Noah Rothman writes for National Review Online about interesting insights from one of Donald Trump’s former Republican rivals.
Former U.N. ambassador Nikki Haley’s diagnosis of what ails the Trump campaign is simple: “Quit whining” about Kamala Harris. In a Tuesday night sit-down interview with Fox News Channel’s Bret Baier, the onetime governor of South Carolina catalogued the Trump campaign’s failures since Joe Biden left the race. Her verdict establishes what may soon become the conventional wisdom that explains how Donald Trump lost a presidential race that was his to lose.

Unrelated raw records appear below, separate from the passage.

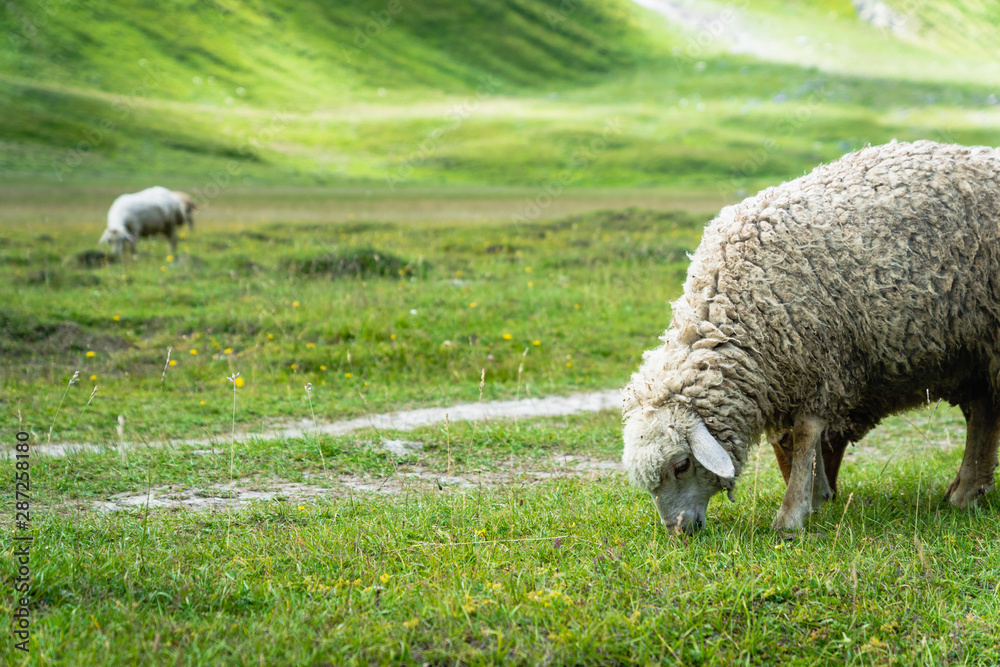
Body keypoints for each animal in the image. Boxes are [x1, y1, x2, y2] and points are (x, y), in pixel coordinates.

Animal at [622, 140, 1000, 532]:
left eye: (681, 465)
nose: (678, 531)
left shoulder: (822, 364)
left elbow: (807, 435)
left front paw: (791, 515)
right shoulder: (797, 371)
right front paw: (816, 496)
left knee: (986, 410)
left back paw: (965, 493)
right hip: (973, 347)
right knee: (984, 409)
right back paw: (967, 489)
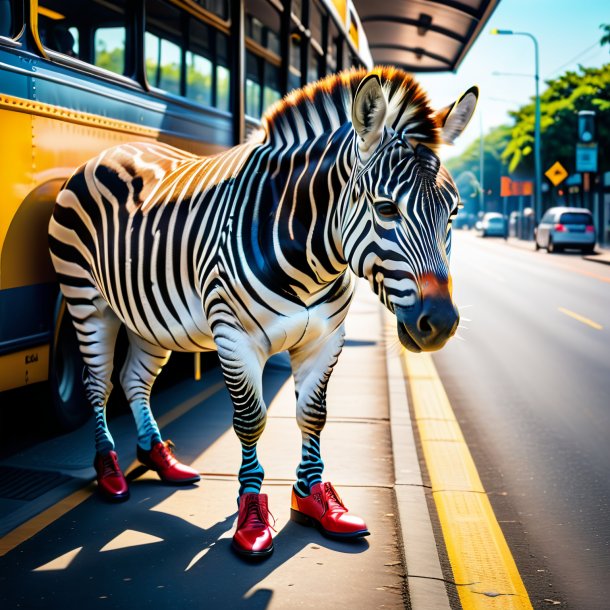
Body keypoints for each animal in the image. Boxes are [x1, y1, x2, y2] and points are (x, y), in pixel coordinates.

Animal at [47, 66, 476, 556]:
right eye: (386, 209)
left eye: (453, 213)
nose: (440, 324)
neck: (311, 256)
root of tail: (111, 150)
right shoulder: (234, 337)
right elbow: (251, 421)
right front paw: (250, 521)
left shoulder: (327, 338)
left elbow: (313, 416)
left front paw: (317, 500)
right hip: (86, 299)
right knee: (97, 383)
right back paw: (111, 473)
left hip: (147, 315)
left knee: (134, 379)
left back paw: (162, 460)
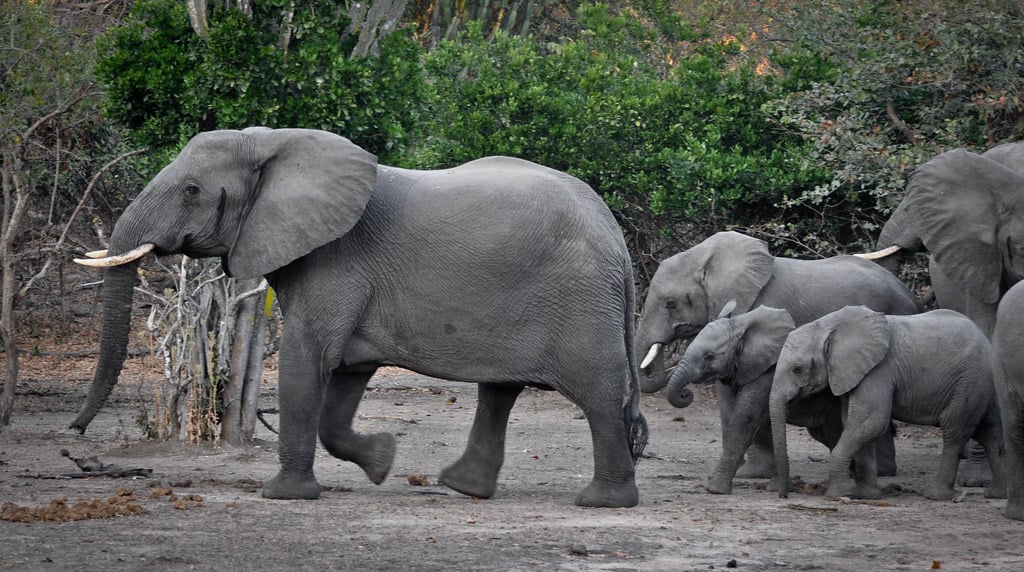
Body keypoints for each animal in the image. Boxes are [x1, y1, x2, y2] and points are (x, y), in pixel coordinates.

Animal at [70, 127, 649, 508]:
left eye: (192, 190)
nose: (74, 431)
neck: (275, 141)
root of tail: (616, 238)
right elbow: (346, 376)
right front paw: (383, 461)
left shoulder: (336, 261)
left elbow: (307, 360)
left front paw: (283, 496)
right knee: (500, 390)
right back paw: (463, 487)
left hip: (580, 302)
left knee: (597, 395)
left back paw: (602, 502)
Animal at [665, 302, 853, 495]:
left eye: (709, 356)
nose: (685, 394)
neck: (742, 325)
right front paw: (776, 486)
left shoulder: (770, 371)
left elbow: (745, 418)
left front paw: (714, 489)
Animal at [770, 306, 1006, 501]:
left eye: (797, 369)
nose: (784, 495)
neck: (829, 326)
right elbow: (854, 422)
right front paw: (867, 495)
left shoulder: (878, 370)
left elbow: (870, 422)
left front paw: (839, 494)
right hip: (980, 383)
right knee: (988, 431)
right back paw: (995, 493)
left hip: (969, 380)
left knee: (955, 430)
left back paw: (936, 495)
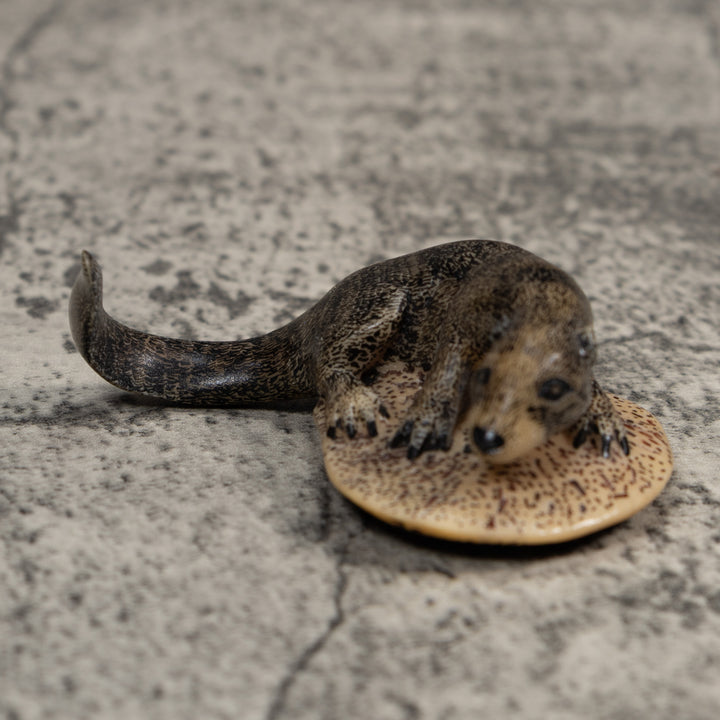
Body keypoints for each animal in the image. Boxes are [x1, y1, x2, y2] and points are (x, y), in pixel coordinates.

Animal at [69, 240, 629, 463]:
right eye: (485, 381)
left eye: (552, 389)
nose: (490, 437)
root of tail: (316, 312)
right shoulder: (463, 331)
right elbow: (446, 372)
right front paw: (423, 427)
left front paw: (601, 418)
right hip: (377, 305)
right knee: (331, 364)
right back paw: (354, 406)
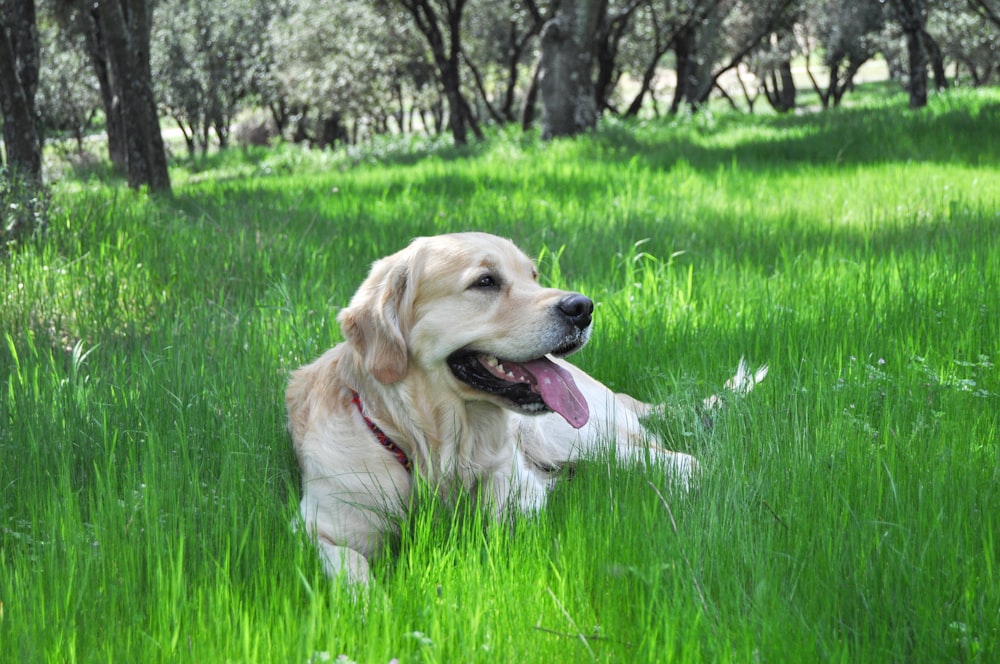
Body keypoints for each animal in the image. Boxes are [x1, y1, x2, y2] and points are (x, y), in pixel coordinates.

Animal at [286, 232, 768, 580]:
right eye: (485, 281)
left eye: (534, 275)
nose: (583, 307)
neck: (432, 447)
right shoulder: (315, 526)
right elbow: (348, 567)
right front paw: (372, 609)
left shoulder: (520, 495)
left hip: (574, 437)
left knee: (671, 459)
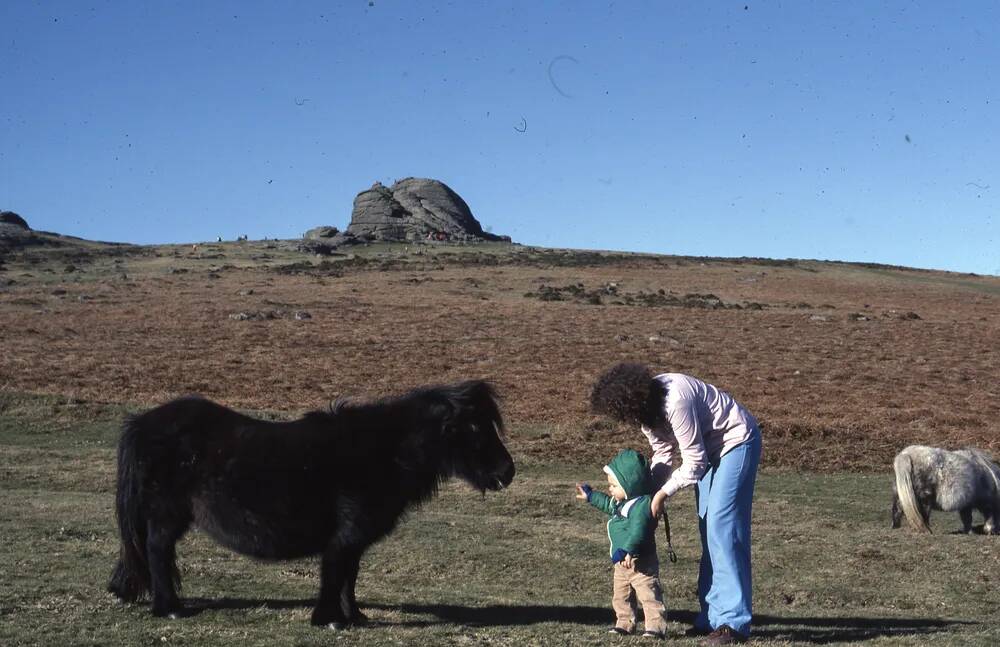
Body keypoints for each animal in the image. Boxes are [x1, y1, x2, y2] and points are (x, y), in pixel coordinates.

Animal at [108, 380, 516, 628]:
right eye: (474, 428)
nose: (507, 472)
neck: (383, 451)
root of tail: (141, 423)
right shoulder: (347, 534)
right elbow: (335, 572)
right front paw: (330, 619)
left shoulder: (354, 539)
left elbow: (350, 575)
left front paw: (355, 616)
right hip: (166, 516)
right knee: (157, 550)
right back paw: (171, 609)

“I want this campaign to win, but the campaign is not going to win talking about crowd sizes,” Haley added. It won’t win by talking about “what race Kamala Harris is,” or “whether she’s dumb.” And it won’t be won if Trump, J. D. Vance, and his allies continue to double down on appeal to voters who make up the MAGA movement. “Republicans need to be fighting for suburban women, for college-educated [voters], for independents, for moderate Republicans, and for conservative Democrats,” Haley concluded. “The American people are smart. Treat them like they’re smart.”

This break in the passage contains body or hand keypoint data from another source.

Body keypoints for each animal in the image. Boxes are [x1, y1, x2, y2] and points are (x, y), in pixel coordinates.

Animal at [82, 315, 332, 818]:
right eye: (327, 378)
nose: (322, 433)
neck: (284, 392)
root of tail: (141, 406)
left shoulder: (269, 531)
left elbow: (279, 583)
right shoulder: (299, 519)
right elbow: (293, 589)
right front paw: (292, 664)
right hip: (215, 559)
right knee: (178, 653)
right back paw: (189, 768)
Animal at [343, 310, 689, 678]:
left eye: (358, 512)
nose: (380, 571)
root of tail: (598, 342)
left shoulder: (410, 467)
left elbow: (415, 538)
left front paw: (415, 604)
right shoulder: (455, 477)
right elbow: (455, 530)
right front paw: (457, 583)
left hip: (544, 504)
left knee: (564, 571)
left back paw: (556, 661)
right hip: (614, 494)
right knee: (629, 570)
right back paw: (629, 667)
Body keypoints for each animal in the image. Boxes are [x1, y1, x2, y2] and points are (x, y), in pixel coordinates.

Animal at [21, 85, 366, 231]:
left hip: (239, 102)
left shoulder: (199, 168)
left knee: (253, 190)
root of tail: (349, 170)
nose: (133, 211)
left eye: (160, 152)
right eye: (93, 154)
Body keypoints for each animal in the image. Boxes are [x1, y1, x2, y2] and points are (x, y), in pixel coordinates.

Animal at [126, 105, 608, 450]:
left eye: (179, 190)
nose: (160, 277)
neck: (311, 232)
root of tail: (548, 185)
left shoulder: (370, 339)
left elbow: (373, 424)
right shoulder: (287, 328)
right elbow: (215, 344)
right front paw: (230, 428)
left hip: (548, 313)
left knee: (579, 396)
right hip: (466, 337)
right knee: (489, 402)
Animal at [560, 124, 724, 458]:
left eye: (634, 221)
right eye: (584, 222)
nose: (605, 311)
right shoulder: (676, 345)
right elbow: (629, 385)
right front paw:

Haley advised the GOP nominee to focus not on the candidate’s grievances but on public policy. And if the Trump campaign took her advice, it would find that voters are more receptive to this approach than the luminous glow around the vice president presently suggests.
Just-released polling for the Cook Political Reports Swing State Project Survey conducted by two reputable firms between July 26 and August 2 — just days after Biden left the race on July 21 — show Trump losing the election in November. But his loss cannot be attributed to voters’ enthusiasm for what Harris plans to do with the power she’s asking Americans to grant her. Indeed, Harris’s support seems decoupled from voters’ skepticism toward her policy instincts.